→ **Assignment**
Report back every line from the entries below in which the word "Electrique" occurs.
*** Data provided ***
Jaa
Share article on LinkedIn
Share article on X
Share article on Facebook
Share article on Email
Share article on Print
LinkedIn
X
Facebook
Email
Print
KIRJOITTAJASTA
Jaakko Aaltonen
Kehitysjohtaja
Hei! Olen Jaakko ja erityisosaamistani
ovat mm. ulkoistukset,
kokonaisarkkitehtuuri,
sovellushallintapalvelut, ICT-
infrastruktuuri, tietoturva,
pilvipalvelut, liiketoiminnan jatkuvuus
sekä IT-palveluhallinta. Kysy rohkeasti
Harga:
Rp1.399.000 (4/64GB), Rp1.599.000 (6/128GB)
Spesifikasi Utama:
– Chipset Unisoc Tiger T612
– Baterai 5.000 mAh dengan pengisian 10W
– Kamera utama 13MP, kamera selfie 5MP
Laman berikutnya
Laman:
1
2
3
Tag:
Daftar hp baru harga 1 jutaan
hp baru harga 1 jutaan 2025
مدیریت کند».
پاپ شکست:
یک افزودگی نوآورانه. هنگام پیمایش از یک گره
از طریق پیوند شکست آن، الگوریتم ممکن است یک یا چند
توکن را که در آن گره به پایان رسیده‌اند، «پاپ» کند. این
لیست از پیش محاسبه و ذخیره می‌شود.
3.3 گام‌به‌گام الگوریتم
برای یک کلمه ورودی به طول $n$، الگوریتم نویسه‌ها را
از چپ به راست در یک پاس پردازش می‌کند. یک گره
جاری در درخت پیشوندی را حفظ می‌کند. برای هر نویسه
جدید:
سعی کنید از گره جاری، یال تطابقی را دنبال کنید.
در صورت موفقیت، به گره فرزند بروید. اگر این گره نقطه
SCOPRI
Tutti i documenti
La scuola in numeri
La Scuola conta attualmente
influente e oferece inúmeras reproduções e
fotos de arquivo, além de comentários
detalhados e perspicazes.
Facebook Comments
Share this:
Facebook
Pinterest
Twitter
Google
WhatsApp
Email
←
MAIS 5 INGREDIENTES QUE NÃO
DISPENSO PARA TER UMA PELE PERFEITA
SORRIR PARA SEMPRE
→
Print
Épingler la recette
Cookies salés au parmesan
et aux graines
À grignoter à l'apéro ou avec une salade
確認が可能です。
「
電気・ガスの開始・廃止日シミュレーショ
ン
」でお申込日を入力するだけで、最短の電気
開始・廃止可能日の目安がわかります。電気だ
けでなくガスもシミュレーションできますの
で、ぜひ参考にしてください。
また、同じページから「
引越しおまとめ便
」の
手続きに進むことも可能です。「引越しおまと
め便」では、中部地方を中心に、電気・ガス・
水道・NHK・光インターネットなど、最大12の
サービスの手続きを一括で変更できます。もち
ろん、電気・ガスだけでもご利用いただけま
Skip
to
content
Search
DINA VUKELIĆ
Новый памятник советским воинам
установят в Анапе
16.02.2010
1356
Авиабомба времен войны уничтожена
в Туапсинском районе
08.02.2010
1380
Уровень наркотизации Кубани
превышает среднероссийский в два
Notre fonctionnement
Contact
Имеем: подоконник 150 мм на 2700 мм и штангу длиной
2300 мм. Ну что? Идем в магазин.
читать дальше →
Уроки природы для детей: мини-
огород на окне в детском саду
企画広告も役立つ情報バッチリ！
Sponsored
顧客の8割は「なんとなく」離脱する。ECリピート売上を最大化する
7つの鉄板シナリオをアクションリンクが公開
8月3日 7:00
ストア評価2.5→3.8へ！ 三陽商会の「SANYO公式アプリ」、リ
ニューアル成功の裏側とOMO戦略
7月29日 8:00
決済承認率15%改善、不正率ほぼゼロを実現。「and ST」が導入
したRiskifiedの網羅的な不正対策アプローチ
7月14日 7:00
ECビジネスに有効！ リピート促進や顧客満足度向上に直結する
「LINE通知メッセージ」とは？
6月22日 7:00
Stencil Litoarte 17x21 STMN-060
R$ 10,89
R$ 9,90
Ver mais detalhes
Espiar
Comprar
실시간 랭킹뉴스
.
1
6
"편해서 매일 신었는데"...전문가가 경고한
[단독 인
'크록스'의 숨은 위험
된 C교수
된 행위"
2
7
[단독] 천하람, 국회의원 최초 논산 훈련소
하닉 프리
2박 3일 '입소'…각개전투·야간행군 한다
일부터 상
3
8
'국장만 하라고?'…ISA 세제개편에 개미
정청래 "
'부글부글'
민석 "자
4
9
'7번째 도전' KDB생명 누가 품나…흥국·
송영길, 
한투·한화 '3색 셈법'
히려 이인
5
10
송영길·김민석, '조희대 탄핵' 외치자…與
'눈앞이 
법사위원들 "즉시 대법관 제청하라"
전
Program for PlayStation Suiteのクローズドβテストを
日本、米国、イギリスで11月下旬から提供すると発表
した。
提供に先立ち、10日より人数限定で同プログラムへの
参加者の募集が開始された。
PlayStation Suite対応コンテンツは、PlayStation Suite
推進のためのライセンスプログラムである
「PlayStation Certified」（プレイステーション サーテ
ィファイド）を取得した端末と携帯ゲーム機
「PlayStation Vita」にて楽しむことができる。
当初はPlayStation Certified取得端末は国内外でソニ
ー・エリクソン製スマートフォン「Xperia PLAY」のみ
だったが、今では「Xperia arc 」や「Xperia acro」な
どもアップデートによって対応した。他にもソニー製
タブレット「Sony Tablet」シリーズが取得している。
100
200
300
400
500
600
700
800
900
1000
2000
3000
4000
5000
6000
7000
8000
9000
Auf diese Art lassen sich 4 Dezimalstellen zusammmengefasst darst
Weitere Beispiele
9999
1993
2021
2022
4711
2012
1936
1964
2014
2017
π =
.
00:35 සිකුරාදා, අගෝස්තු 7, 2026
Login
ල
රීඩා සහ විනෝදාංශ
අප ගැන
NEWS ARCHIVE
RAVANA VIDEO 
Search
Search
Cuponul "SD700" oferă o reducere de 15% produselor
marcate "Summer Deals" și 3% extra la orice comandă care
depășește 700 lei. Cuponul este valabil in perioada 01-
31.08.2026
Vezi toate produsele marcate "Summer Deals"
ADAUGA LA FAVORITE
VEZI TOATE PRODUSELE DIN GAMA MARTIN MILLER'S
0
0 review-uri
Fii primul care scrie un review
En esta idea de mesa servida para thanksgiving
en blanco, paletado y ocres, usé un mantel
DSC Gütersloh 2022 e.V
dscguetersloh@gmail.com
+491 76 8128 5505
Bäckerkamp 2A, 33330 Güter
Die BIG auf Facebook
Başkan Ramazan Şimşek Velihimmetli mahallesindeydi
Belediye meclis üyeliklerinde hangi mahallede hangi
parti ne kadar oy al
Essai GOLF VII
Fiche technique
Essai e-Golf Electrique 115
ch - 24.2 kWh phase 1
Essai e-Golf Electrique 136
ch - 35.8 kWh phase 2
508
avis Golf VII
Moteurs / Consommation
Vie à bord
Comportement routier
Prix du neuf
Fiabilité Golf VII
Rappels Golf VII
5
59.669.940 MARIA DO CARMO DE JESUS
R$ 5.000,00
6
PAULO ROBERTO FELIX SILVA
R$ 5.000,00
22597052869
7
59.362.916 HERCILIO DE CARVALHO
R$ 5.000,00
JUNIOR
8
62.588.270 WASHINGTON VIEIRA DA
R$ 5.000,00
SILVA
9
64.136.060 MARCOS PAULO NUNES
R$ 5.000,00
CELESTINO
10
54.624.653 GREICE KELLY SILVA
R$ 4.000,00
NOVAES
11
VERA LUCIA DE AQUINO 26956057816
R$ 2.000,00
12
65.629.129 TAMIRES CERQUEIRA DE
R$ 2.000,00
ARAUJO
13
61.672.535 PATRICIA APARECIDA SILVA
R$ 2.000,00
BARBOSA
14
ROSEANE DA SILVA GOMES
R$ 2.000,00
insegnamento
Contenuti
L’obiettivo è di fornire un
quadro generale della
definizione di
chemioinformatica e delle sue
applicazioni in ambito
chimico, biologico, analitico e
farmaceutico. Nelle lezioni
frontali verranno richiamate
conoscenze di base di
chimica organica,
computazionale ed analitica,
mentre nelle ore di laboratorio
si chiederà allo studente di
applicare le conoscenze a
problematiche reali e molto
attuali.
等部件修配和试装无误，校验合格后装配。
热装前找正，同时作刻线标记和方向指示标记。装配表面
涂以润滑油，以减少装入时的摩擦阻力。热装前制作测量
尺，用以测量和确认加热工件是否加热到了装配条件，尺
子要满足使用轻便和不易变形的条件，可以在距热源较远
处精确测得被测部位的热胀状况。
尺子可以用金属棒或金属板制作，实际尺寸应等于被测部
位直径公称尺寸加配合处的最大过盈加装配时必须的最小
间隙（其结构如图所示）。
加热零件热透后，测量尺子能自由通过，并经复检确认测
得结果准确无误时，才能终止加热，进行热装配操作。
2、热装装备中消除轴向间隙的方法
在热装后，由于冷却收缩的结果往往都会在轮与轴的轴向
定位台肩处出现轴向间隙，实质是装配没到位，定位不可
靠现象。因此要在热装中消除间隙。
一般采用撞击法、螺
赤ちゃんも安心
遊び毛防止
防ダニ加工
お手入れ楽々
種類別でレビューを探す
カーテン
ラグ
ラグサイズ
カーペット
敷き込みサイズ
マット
***
→ **Task solution**
Essai e-Golf Electrique 115
Essai e-Golf Electrique 136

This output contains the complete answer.